Prerequisites & Environment

Required Stack

Cloud Provider: AWS, GCP, or Azure account with high-limit GPU quotas (e.g., p4d or a2 series).
Tools: Terraform v1.7+, kubectl, and Helm v3 installed locally.
IAM Permissions: Administrative access to create VPCs, EKS/GKE clusters, and Auto Scaling Groups.
CLI Config: Configured AWS CLI or gcloud SDK with active credentials.

Step 1: Provisioning IaC Foundations

The first step is defining the control plane. Unlike standard web clusters, GPU clusters require specific machine images (AMIs) pre-baked with CUDA and Docker/Containerd GPU runtimes. We use Terraform to define a VPC and a Kubernetes control plane. Before committing your infrastructure code, ensure it follows clean formatting standards with our Code Formatter tool.

module "eks" {
  source  = "terraform-aws-modules/eks/aws"
  version = "~> 20.0"

  cluster_name    = "ai-training-cluster"
  cluster_version = "1.29"

  vpc_id     = module.vpc.vpc_id
  subnet_ids = module.vpc.private_subnets

  eks_managed_node_groups = {
    cpu_ops = {
      instance_types = ["m5.xlarge"]
      min_size     = 2
      max_size     = 5
    }
  }
}

Bottom Line

Static GPU clusters are a legacy cost-sink. The modern standard is a Warm Control Plane with Cold Node Groups—only provisioning expensive H100 or A100 capacity when the scheduler detects a pending GPU-requested job.

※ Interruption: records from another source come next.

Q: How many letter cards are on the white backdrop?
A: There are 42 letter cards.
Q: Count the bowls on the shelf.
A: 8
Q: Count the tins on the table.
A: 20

Step 2: Configuring Auto-scaling with Spot Instances

To maximize cost savings, we must configure Cluster Autoscaler or Karpenter to recognize GPU requirements and provision Spot Instances. Spot instances can offer up to 90% savings but require handling potential preemptions.

eks_managed_node_groups = {
  gpu_spot = {
    instance_types = ["p3.2xlarge", "p3.8xlarge"]
    capacity_type  = "SPOT"
    
    min_size     = 0
    max_size     = 50
    desired_size = 0

    labels = {
      "hardware-type" = "nvidia-gpu"
    }

    taints = [
      {
        key    = "nvidia.com/gpu"
        value  = "true"
        effect = "NO_SCHEDULE"
      }
    ]
  }
}

Step 3: The NVIDIA Software Stack

Kubernetes does not natively "see" GPUs. You must install the NVIDIA Device Plugin. This allows the Kubelet to advertise GPU resources to the API server. We recommend using Helm for this deployment to manage updates easily.

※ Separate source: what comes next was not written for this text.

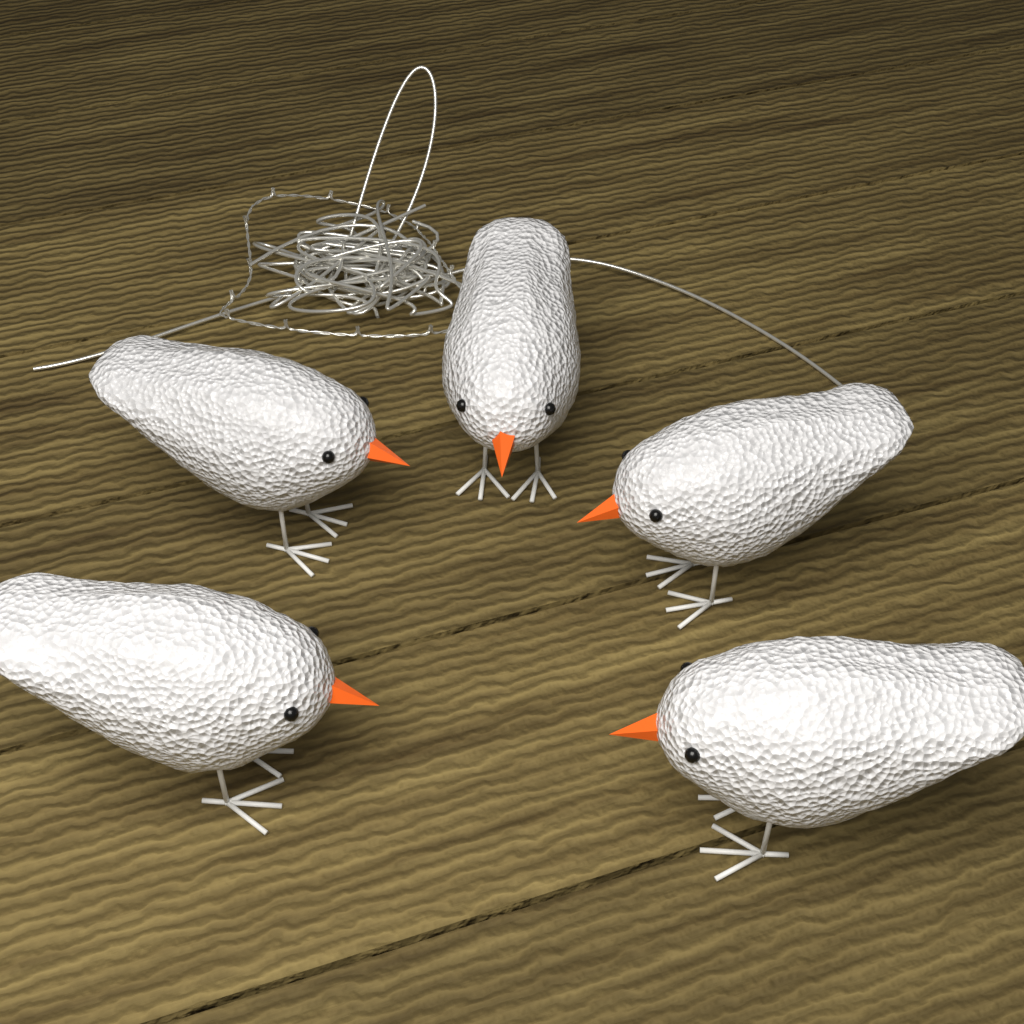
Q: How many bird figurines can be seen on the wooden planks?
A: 5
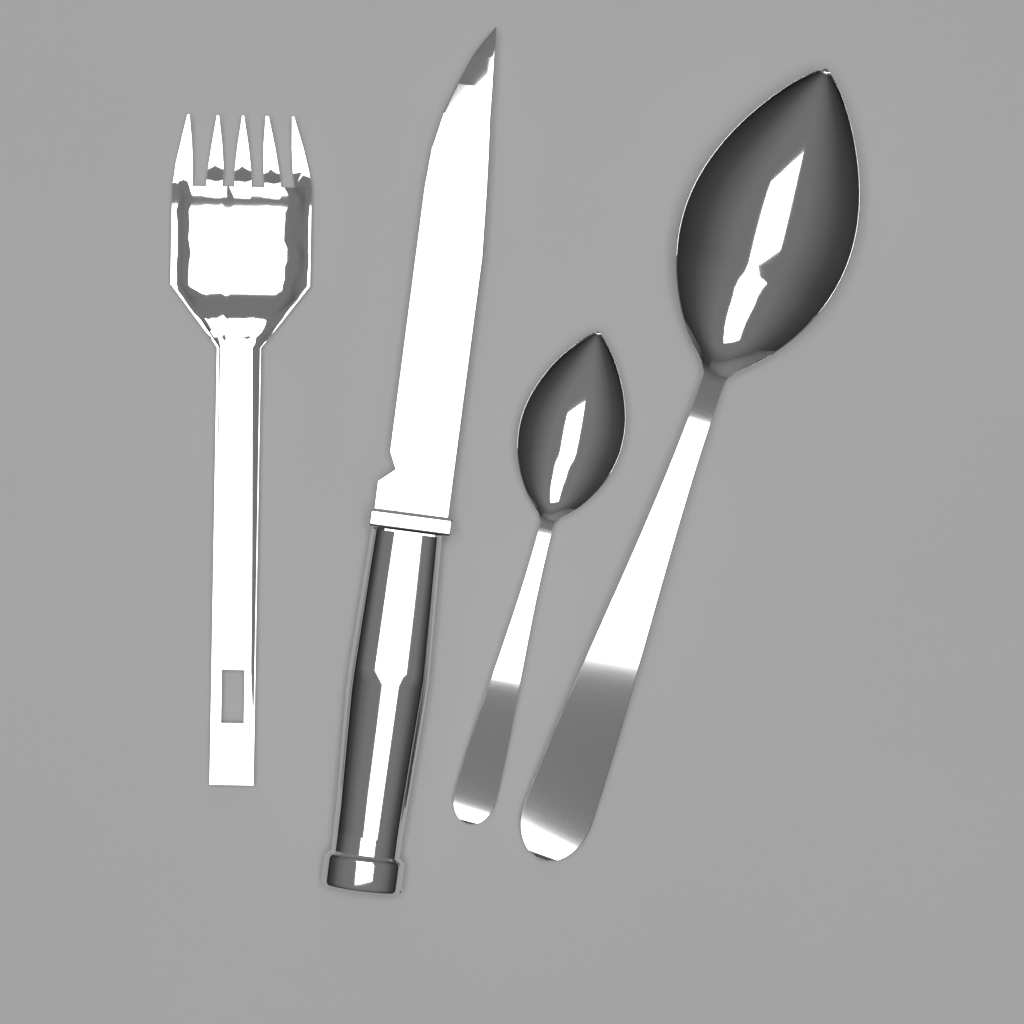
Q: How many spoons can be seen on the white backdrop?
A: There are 2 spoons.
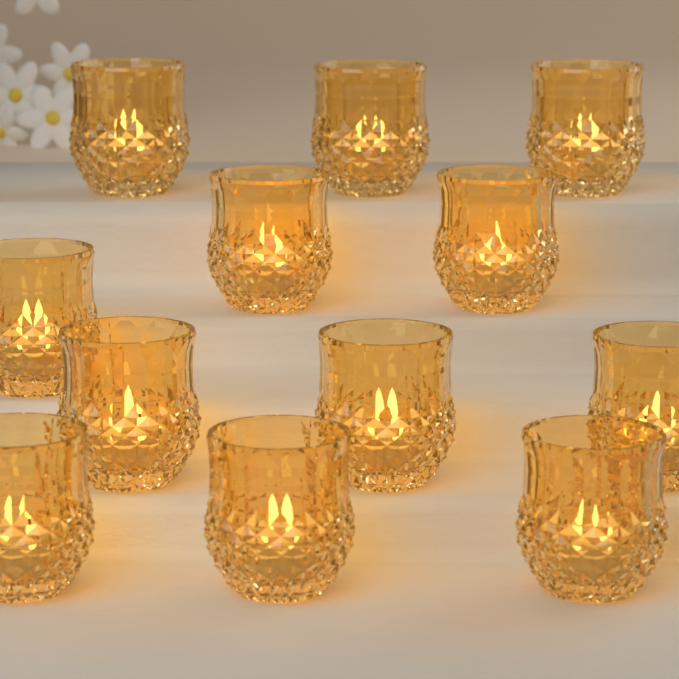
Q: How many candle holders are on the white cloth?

NVIDIA Device Plugin: Exposes GPU cores to the pod scheduler.
GPU Feature Discovery: Automatically labels nodes with CUDA version, driver version, and GPU model.
DCGM Exporter: Necessary for Prometheus to scrape hardware-level metrics like temperature and power draw.

helm repo add nvdp https://nvidia.github.io/k8s-device-plugin
helm repo update
helm install nvidia-device-plugin nvdp/nvidia-device-plugin \
  --namespace kube-system \
  --set failOnInitError=false

Step 4: Orchestrating the Training Job

When deploying a training job, you must specify the exact resource requests. Kubernetes will see the NO_SCHEDULE taint on the GPU nodes and only place pods there if the YAML includes the corresponding toleration.

apiVersion: batch/v1
kind: Job
metadata:
  name: resnet-training
spec:
  template:
    spec:
      containers:
      - name: training-container
        image: nvcr.io/nvidia/pytorch:24.01-py3
        resources:
          limits:
            nvidia.com/gpu: 1 # Requesting 1 GPU
      tolerations:
      - key: "nvidia.com/gpu"
        operator: "Exists"
        effect: "NoSchedule"
      restartPolicy: OnFailure

Verification & Expected Output

Once the job is submitted, the Cluster Autoscaler will trigger. Expect a 3-5 minute delay as the cloud provider provisions the bare-metal or virtualized GPU node. You can verify the hardware is being utilized by exec-ing into the pod and running nvidia-smi.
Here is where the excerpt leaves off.